Set exercise A:
Answer these questions about the VPC design article:
(i) What three things does VPC design have far-reaching implications for?
(ii) Which is easier to do, laying out a VPC the right way or the wrong way?
(iii) What three things do subnets determine?

Reading passage:
Design Considerations for VPCs on AWS
Experiences of building VPCs
Few areas of cloud infrastructure are more important to get right from the start than the IP address layout of one’s Virtual Private Cloud (VPC). VPC design has far-reaching implications for scaling, fault-tolerance and security. It also directly affects the flexibility of your infrastructure: paint yourself into a corner, and you’ll spend ungodly amounts of time migrating instances across subnets to free up address space.
Fortunately, it’s easier to lay out a VPC the right way than the wrong way. You just have to keep a few principles in mind.
Proper subnet layout is the key to a well-functioning VPC. Subnets determine routing, Availability Zone (AZ) distribution, and Network Access Control Lists (NACLs).

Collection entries
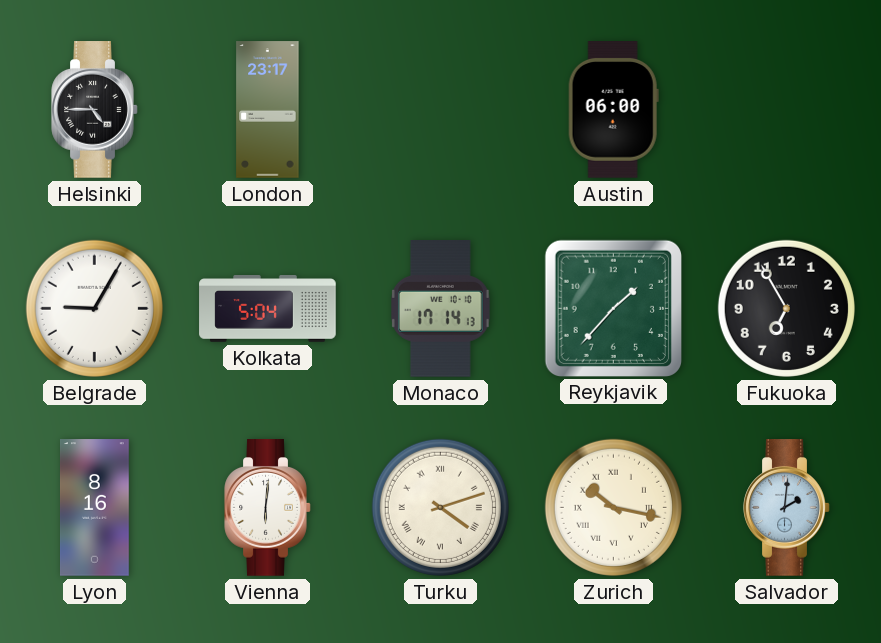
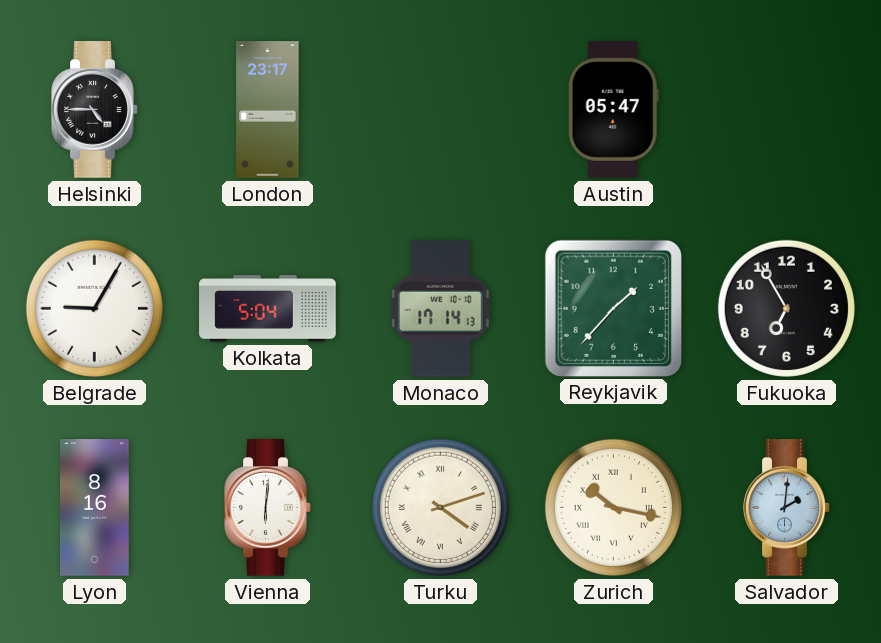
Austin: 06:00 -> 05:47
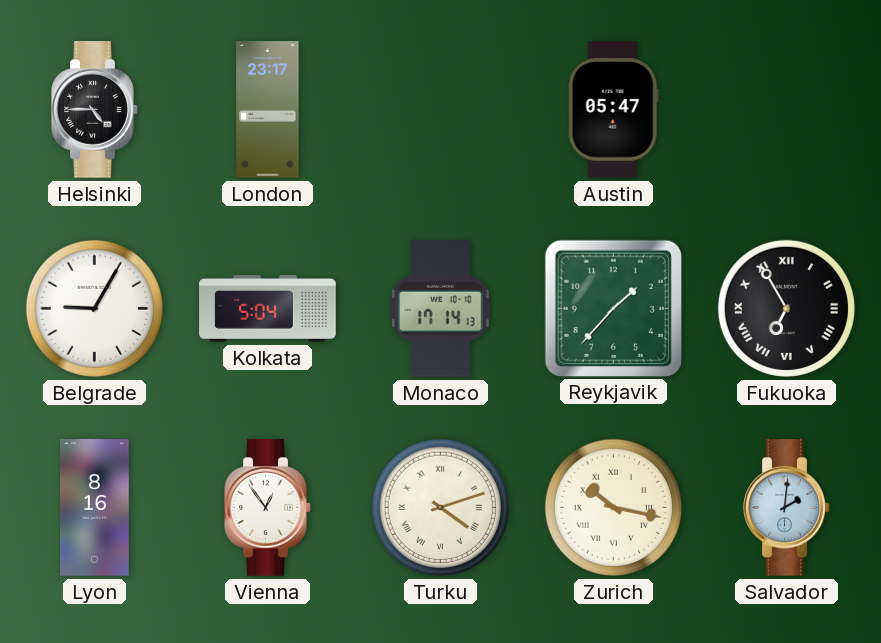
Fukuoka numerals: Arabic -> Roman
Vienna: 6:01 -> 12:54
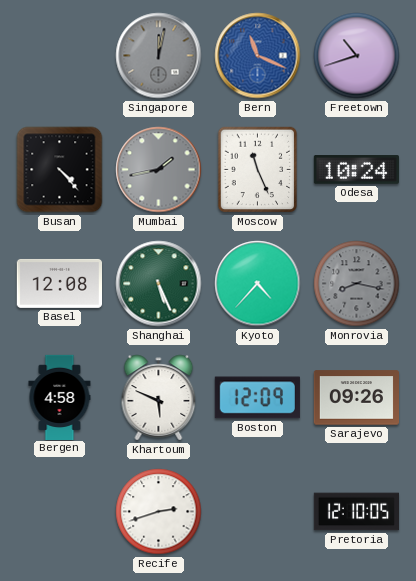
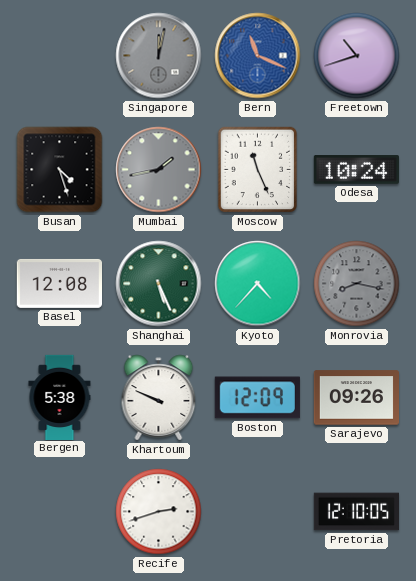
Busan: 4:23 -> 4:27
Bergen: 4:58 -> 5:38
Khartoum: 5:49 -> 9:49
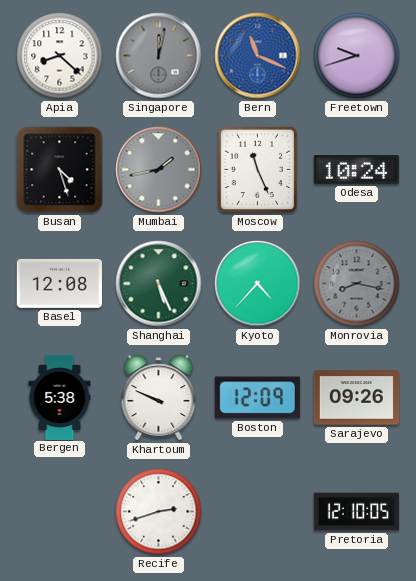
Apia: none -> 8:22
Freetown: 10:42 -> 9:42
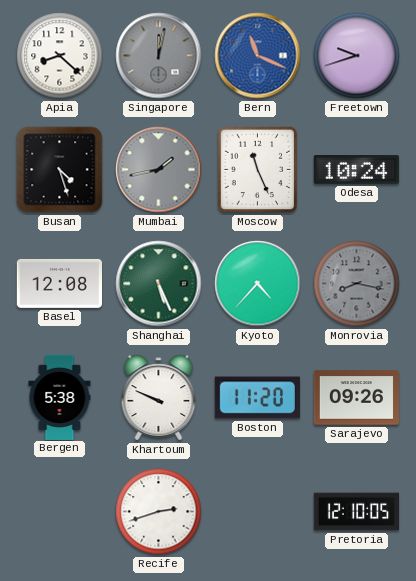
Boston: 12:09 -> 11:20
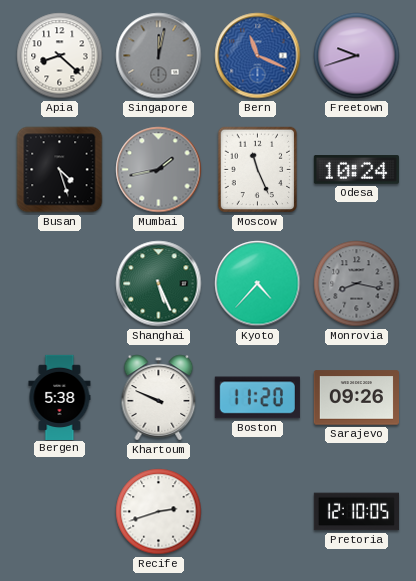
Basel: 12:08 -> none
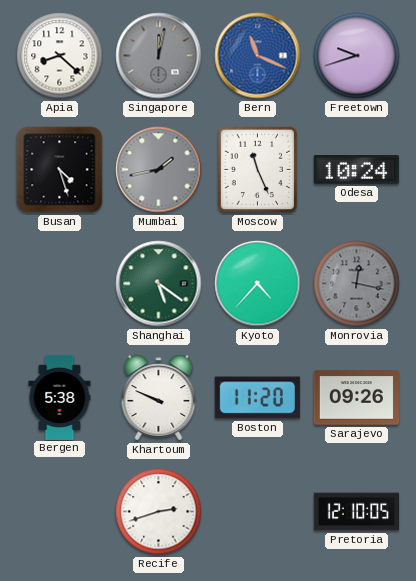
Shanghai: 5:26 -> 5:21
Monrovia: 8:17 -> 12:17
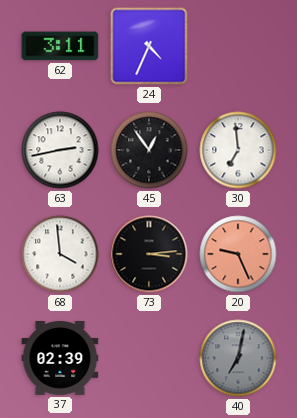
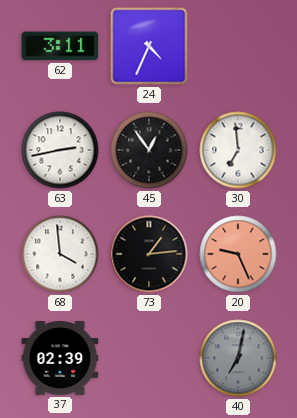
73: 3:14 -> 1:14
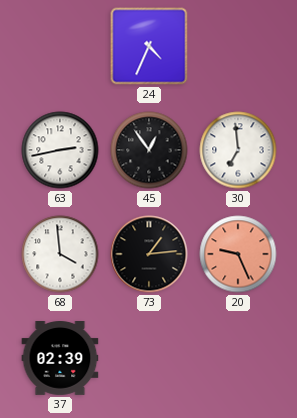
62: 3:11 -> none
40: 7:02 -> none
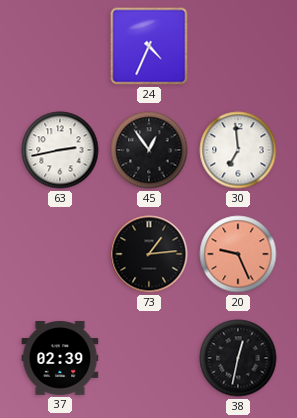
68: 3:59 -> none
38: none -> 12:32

Set exercise B:
Could you format the clock entries as a JSON list of strings, one string per line, starting with the line that contains "73: 3:14 -> 1:14" and going on through the last of the entries, with the picture lines left out?

Expected answer A:
(i) Scaling, fault-tolerance and security.
(ii) Laying out a VPC the right way.
(iii) Routing, Availability Zone (AZ) distribution, and Network Access Control Lists (NACLs).

Expected answer B:
[
  "73: 3:14 -> 1:14",
  "62: 3:11 -> none",
  "40: 7:02 -> none",
  "68: 3:59 -> none",
  "38: none -> 12:32"
]